取り組む課題:
**1)** リクガメフードに関する本文について、次の(a)〜(c)がそれぞれ本文の記述と一致するかを「はい」か「いいえ」で答え、判断の根拠となる本文の語句をそのまま引用せよ。(a) リクガメフードはロシアリクガメのような完全草食性リクガメの主食になる。(b) 「スドー トータスフード」は着色料や甘味料を使っていない。(c) 水入れから水を飲まないリクガメは、水にふやかしたリクガメフードから水分補給ができる。
**2)** リクガメフードに関する本文によれば、リクガメフードは主に何社から販売されているか。

掲載本文:
━━━━━━━━━━━━━━━━━━━━━━━━━━━━━━

リクガメフードはメインのエサにはならない
一般論としてロシアリクガメのような完全草食性リクガメを育てる場合に、リクガメフード(人工配合飼料)は主食にはなりません。
リクガメフード(人工配合飼料)は栄養補給や水分補給のために補助的に用いられます。
リクガメフードはたしかに栄養価が豊富です。しかしリクガメは野生下では「粗食」な生き物であり、カメフードばかりだと栄養の摂り過ぎになってしまうのです。
加えて、リクガメのために作られているわりにはタンパク質・脂質・リン量が多い。着色料・香料・酸化防止剤等が含まれている。リン酸カルシウムを添加するなど、添加物が必ずしもリクガメに妥当とは思えない。カルシウム/リン比やビタミン量が公開されておらず、市販野菜よりも栄養価で不透明な部分が多い……etc といった問題があります。
リクガメのエサで「人工配合飼料よりも野菜」「野菜よりも野草」が理想的だとされるのは、そうした理由からです。
主要なリクガメフードの比較考察
補助栄養食品の目的で使うのならば、リクガメフードは優れています。具体的に、リクガメフードでは以下のような栄養成分を摂取できます。
主な栄養成分
- カルシウム
- ビタミンC
- ビタミンD
- ビタミンE
- カリウム
- タンパク質
カルシウムやビタミンDを手軽に補えるのと、水分が摂れる点は重宝します。水入れから水を飲まないリクガメであれば、水にふやかしたリクガメフードから十分な水分補給が行えます。
ただし原料から逆算すると高タンパクであることが予測され、完全草食性のリクガメ(ロシアリクガメなど)の常食には向きません。雑食傾向のある種への副食としては適しています。
リクガメフードは、主に以下の4社から販売されています。
- スドー トータスフード
- ビバリア レップカルリクガメフード
- ジェックス リクガメの栄養バランスフード
- ヒカリ リックゼリー(いつでも作れる野菜たっぷりリクガメの主食ゼリー)
ここでは上記4製品について比較考察をしていきましょう。
スドー トータスフード
「スドー トータスフード」は私が最も愛用しているリクガメフードです。迷ったらこれが一番おすすめです。
好感が持てるのは「着色料や甘味料を使っていない」こと。嗜好性が変わらないのであれば、着色料を使っているリクガメフードよりも、使っていない本製品の方が安心できます。

━━━━━━━━━━━━━━━━━━━━━━━━━━━━━━

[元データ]
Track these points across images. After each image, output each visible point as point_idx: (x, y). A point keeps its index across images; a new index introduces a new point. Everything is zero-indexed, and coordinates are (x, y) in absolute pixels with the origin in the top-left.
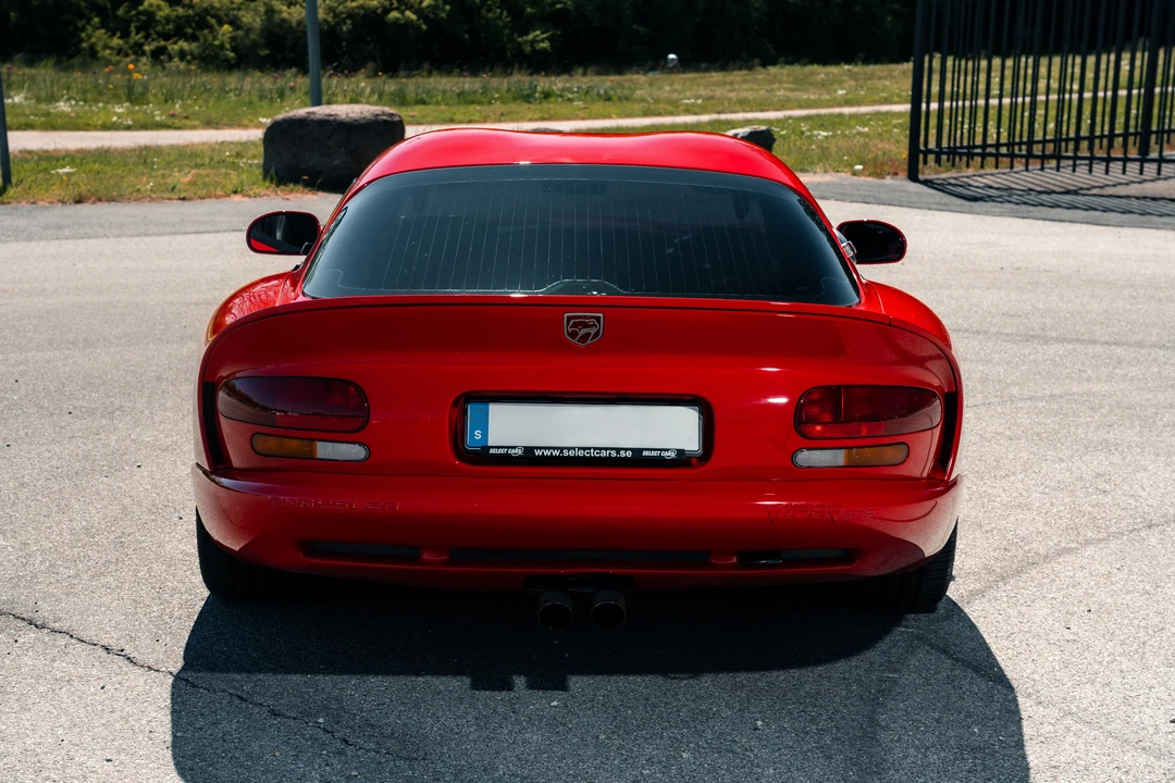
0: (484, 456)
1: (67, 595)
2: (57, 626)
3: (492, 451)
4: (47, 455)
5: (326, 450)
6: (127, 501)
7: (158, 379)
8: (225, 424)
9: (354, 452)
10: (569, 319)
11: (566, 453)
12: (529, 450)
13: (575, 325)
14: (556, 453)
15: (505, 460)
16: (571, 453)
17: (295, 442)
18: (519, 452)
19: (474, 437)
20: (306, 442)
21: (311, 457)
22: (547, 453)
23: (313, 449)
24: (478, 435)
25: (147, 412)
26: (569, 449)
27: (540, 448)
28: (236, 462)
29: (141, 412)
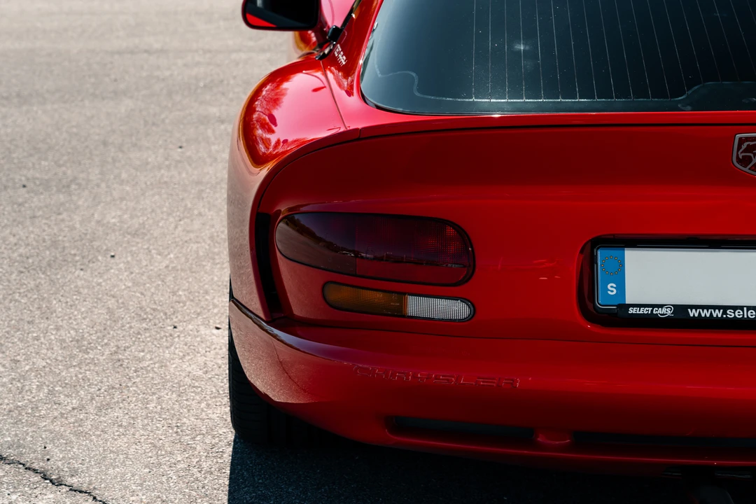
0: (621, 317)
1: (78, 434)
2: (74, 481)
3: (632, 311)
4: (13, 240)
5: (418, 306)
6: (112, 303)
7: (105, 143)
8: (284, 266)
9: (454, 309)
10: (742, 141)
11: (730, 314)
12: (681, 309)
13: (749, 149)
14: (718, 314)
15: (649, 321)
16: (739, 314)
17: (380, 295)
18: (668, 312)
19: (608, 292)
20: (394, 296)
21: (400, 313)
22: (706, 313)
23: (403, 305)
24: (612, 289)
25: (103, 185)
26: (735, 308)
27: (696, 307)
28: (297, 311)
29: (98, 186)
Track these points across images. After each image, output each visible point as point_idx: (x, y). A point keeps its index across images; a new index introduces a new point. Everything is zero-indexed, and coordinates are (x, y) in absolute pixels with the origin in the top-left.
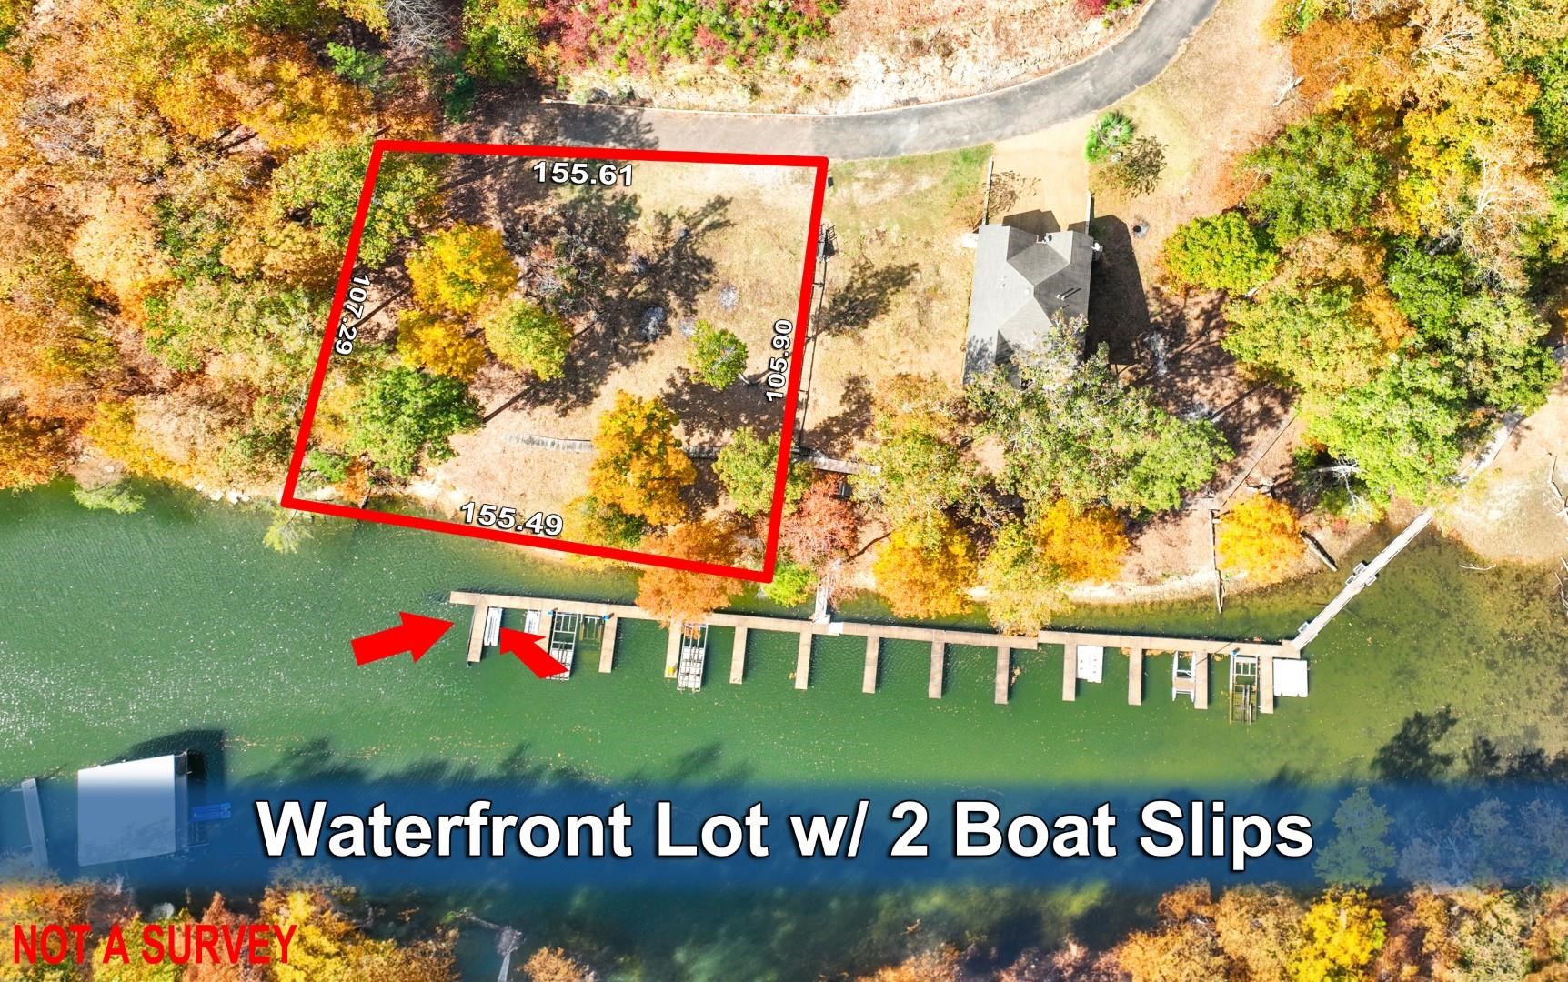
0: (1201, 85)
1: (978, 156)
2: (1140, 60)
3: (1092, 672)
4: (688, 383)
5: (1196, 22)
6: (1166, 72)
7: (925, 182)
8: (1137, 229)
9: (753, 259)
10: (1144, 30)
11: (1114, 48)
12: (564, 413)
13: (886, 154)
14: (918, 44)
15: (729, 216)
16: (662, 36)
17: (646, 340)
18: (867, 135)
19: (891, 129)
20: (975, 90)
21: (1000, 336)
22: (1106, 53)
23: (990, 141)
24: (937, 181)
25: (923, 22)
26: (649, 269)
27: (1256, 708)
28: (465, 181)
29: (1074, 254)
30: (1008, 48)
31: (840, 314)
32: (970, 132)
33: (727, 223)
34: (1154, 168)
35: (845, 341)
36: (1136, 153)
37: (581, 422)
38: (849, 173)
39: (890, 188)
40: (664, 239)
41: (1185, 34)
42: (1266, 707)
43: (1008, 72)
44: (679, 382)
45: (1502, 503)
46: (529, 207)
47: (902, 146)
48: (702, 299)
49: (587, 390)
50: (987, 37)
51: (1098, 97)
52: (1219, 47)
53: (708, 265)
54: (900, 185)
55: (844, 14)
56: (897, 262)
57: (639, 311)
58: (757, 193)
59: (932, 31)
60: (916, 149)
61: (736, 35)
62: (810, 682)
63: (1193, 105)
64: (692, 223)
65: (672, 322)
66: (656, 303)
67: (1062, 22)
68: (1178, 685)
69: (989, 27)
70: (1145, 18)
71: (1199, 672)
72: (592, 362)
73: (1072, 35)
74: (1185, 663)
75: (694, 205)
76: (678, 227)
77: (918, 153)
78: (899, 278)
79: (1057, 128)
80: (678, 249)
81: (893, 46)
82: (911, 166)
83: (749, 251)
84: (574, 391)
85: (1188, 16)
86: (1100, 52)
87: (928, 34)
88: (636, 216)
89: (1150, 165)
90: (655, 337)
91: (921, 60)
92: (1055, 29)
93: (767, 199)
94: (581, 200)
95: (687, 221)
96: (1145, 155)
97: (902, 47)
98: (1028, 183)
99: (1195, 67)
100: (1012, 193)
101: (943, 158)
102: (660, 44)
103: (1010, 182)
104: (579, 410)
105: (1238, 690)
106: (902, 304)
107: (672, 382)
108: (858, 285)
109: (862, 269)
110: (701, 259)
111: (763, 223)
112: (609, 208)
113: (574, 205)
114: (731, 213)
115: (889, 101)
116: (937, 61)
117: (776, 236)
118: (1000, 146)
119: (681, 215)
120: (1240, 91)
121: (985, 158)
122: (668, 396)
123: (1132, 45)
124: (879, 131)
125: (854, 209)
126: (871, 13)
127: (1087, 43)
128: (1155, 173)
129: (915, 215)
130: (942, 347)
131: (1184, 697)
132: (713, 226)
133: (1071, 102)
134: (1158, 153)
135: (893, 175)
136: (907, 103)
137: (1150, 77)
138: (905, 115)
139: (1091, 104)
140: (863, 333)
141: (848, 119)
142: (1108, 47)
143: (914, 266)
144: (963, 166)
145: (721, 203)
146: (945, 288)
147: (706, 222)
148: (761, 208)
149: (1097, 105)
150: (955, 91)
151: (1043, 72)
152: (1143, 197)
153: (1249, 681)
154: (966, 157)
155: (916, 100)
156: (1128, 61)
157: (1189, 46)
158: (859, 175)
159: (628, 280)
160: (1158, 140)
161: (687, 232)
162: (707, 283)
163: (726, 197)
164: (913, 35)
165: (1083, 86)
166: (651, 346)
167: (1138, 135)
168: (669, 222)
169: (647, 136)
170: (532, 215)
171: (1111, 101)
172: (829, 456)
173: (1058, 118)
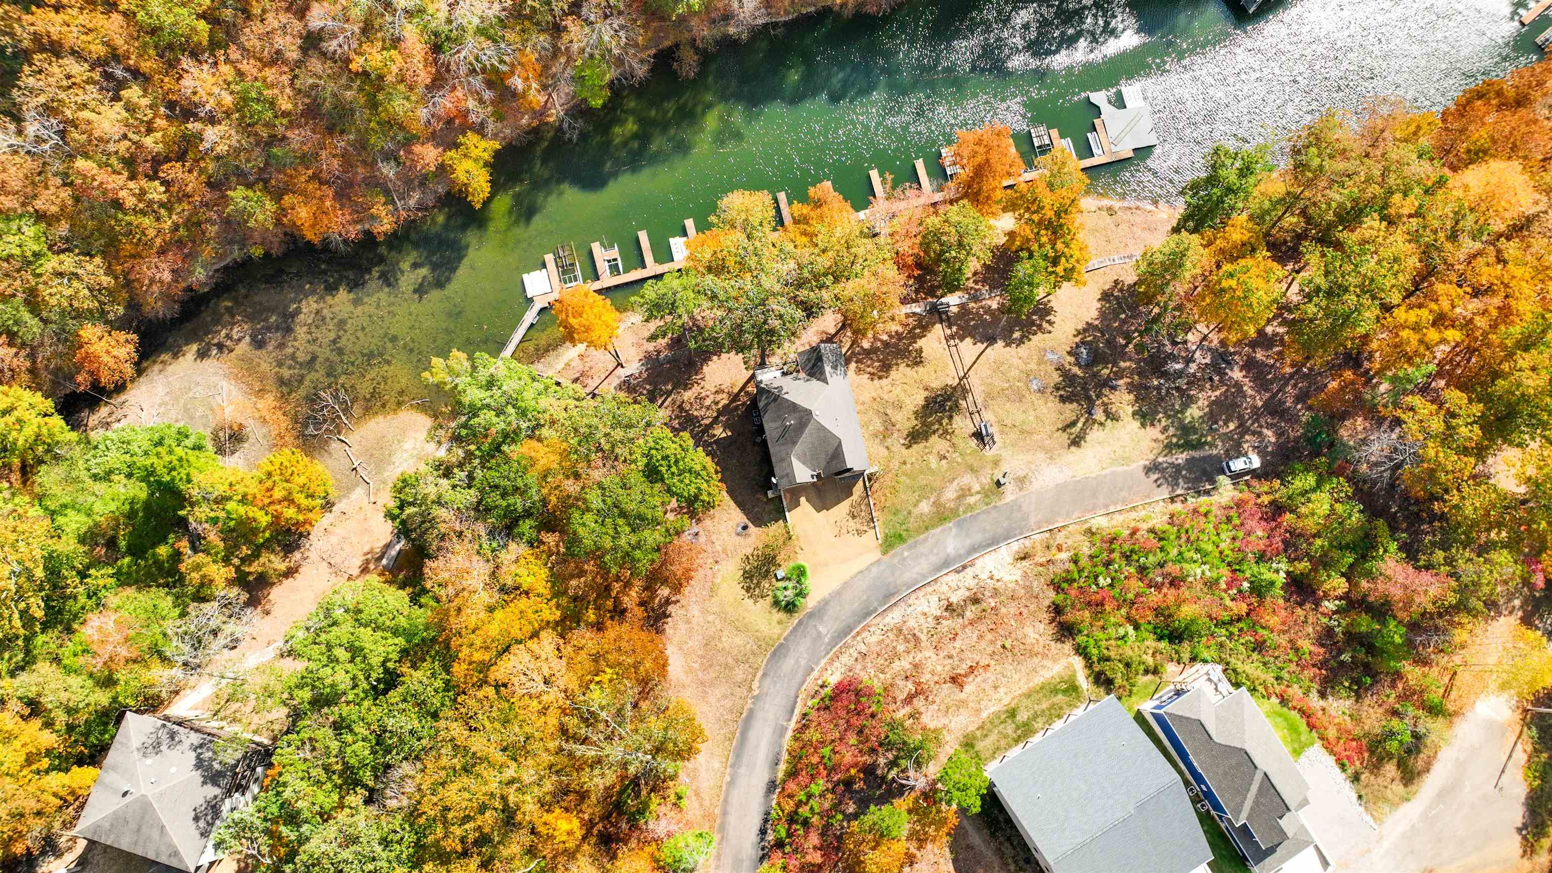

━━━━━━━━━━━━━━━━━━━━━━━━━━━━━━

課題の解答:
**1)**
(a) いいえ。『リクガメフード(人工配合飼料)は主食にはなりません。』
(b) はい。『好感が持てるのは「着色料や甘味料を使っていない」こと。』
(c) はい。『水入れから水を飲まないリクガメであれば、水にふやかしたリクガメフードから十分な水分補給が行えます。』

**2)** 主に4社から販売されている。